We need to take that law and order imperative and we need to put it together with the change imperative. Now, as anyone in business will tell you, an organisation will generally find it very difficult to change itself. Often what is required is some form of consultant to come in with a cold eye and diagnose and manage the process of change.
So it seems clear that this is what needs to happen in the Church: a special unit of the Garda Siochana needs to be set up.
This unit needs to be financed, in so far as is possible, by money taken from the Church.
It could also work in conjunction with some international experts in things like canon law, ecclesiastical matters, childcare, treatment of sex offenders and whatever other specialist skills are required.
Then this organisation, which could be temporary and perhaps set up by special statute, needs to do a root and branch investigation of every priest and every parish in Ireland. The Church should cooperate and actively assist in this if it really wants us to believe it is sorry and wants to change.
There needs to be thorough examination of the whole organisation as a matter of urgency and criminal proceedings and defrockings need to be pursued in an urgent and transparent manner.
This might all sound unlikely but then again, 20 years ago it would have seemed highly unlikely that the Church in Ireland would turn out to harbour such evil.

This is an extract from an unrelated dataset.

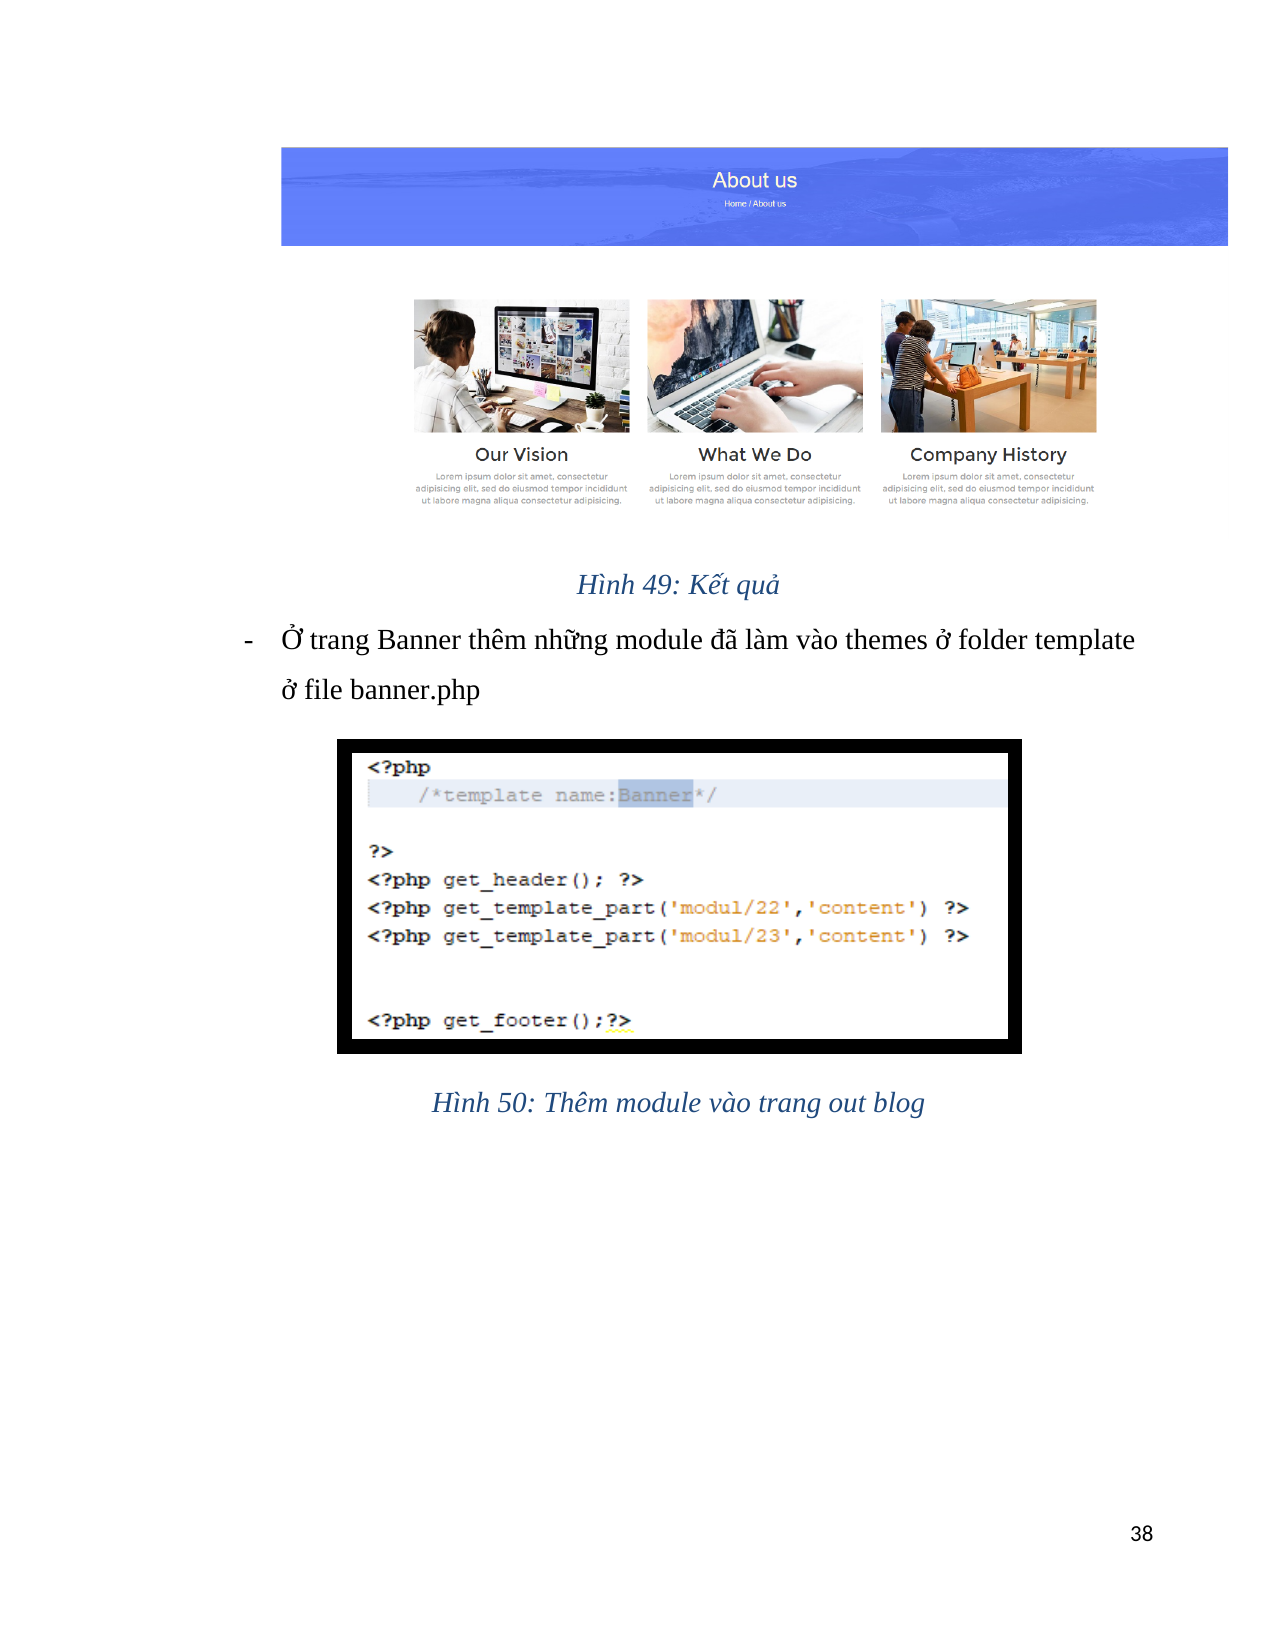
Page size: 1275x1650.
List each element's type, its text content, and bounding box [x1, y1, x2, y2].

The imperative now must be to root out any further abuse, to punish by law those involved and to try and save the Irish Catholic Church for the millions of good people for whom it is a central part of their daily and spiritual lives.
The Church has demonstrated it cannot do this on its own.
It needs our help and even in these straitened times this is a job worth doing, to try and show the children of the past that we have heard their pain and that we take it seriously, to protect the children of the present, and to give the believers of the present and the children of the future a functioning Catholic Church in this country, one that will not destroy their lives.